◆ Task goal
Your copy of the entries must be exact, and it must not include the pictures.

(Page images and extracted text)

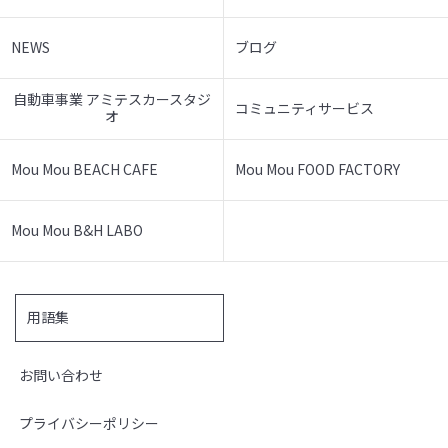
NEWS
ブログ
自動車事業 アミテスカースタジ
コミュニティサービス
オ
Mou Mou BEACH CAFE
Mou Mou FOOD FACTORY
Mou Mou B&H LABO
用語集
お問い合わせ
プライバシーポリシー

◆ Answer
NEWS
ブログ
自動車事業 アミテスカースタジ
コミュニティサービス
オ
Mou Mou BEACH CAFE
Mou Mou FOOD FACTORY
Mou Mou B&H LABO
用語集
お問い合わせ
プライバシーポリシー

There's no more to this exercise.